Records from a dataset:
· · · · · · ·
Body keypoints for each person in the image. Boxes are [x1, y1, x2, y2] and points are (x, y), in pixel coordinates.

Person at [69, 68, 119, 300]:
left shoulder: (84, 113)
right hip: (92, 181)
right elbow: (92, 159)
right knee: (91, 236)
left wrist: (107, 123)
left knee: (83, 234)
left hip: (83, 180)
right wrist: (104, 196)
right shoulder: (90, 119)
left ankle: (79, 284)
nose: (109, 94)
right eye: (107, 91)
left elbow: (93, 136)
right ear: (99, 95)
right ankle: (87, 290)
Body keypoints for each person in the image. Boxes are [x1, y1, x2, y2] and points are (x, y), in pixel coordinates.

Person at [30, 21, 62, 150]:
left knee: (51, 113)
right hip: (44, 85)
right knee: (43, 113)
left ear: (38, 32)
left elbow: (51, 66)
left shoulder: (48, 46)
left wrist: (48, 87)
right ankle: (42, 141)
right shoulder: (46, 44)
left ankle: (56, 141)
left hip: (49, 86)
· · · · · · ·
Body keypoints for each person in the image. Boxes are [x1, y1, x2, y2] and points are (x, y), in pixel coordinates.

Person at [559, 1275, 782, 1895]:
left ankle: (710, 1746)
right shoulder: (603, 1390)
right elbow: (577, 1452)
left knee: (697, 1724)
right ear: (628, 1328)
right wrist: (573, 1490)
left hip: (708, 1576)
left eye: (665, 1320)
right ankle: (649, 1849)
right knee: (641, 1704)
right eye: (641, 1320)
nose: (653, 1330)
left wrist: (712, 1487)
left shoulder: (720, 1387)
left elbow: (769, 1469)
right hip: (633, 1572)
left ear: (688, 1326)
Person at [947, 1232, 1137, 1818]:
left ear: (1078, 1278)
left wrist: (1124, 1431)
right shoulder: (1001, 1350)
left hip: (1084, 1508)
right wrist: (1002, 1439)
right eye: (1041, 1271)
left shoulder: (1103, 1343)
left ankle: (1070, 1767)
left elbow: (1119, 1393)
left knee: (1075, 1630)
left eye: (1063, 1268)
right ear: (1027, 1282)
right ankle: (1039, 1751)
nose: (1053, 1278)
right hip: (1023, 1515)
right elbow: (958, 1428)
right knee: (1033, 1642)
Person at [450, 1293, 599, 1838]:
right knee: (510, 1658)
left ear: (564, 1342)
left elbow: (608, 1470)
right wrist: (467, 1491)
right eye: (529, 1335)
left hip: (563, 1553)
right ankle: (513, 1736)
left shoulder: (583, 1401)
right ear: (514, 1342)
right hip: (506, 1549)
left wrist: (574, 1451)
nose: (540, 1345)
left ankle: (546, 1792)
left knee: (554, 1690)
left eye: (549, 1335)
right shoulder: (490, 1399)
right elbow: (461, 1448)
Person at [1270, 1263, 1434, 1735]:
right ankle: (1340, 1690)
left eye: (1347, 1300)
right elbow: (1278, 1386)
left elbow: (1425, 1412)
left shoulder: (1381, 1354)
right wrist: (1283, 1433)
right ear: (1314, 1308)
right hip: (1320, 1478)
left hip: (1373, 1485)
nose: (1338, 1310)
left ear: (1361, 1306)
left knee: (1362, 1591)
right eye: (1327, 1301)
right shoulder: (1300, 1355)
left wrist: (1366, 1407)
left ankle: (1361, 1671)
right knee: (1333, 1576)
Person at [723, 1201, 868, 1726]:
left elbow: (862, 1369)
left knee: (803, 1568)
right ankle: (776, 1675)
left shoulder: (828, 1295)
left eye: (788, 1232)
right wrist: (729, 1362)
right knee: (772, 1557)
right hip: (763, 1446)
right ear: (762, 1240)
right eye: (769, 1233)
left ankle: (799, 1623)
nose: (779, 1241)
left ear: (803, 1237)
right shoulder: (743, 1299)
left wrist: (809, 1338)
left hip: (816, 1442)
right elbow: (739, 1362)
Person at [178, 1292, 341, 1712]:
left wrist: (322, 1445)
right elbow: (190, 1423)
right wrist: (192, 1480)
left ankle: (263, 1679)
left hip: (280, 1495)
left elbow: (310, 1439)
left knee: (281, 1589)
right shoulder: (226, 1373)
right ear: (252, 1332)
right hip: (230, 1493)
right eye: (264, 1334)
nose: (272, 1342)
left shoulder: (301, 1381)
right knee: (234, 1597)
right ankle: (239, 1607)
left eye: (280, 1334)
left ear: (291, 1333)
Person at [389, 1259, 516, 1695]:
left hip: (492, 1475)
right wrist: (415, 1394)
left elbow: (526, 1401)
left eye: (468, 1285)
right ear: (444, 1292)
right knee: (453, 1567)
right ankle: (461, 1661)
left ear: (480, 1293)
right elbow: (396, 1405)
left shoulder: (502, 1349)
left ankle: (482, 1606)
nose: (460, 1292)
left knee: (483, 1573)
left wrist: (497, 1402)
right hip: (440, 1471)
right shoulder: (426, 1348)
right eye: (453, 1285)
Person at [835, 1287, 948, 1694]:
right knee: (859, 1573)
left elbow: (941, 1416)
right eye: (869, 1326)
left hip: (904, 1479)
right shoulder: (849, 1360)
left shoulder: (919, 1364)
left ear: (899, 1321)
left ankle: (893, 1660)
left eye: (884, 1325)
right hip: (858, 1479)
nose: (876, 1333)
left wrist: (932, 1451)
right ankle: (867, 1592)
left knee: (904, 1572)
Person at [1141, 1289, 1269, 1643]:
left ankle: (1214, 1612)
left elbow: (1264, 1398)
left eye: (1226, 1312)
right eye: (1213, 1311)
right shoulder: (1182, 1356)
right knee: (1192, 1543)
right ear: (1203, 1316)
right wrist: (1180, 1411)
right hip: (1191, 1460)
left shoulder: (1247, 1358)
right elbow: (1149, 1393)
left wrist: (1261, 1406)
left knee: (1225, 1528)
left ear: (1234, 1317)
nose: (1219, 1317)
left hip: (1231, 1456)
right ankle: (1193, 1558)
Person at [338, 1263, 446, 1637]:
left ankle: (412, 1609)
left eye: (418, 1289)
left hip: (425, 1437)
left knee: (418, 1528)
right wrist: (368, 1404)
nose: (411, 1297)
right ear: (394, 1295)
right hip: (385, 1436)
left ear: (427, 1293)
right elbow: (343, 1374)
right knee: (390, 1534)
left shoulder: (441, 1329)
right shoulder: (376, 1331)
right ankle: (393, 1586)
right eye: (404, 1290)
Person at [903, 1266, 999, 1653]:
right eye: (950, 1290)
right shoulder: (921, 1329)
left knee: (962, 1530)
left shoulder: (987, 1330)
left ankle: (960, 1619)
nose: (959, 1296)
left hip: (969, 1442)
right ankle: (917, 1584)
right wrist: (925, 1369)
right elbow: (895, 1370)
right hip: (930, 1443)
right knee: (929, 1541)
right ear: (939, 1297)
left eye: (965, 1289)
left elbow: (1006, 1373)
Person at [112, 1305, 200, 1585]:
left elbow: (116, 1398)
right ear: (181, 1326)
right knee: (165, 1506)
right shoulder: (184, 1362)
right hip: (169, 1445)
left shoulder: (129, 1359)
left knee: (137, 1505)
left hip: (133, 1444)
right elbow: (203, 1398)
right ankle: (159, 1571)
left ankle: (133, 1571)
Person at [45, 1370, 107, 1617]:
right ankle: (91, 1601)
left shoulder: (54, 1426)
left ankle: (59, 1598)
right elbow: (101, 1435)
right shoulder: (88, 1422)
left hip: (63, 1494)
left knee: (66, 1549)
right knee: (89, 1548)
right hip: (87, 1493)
· · · · · · ·
Your objective:
In the records above, find the line with "left hip: (708, 1576)"; write out exactly that line and each one after it, stopping after the line with "right ankle: (1039, 1751)".

Result below:
left hip: (708, 1576)
left eye: (665, 1320)
right ankle: (649, 1849)
right knee: (641, 1704)
right eye: (641, 1320)
nose: (653, 1330)
left wrist: (712, 1487)
left shoulder: (720, 1387)
left elbow: (769, 1469)
right hip: (633, 1572)
left ear: (688, 1326)
Person at [947, 1232, 1137, 1818]:
left ear: (1078, 1278)
left wrist: (1124, 1431)
right shoulder: (1001, 1350)
left hip: (1084, 1508)
right wrist: (1002, 1439)
right eye: (1041, 1271)
left shoulder: (1103, 1343)
left ankle: (1070, 1767)
left elbow: (1119, 1393)
left knee: (1075, 1630)
left eye: (1063, 1268)
right ear: (1027, 1282)
right ankle: (1039, 1751)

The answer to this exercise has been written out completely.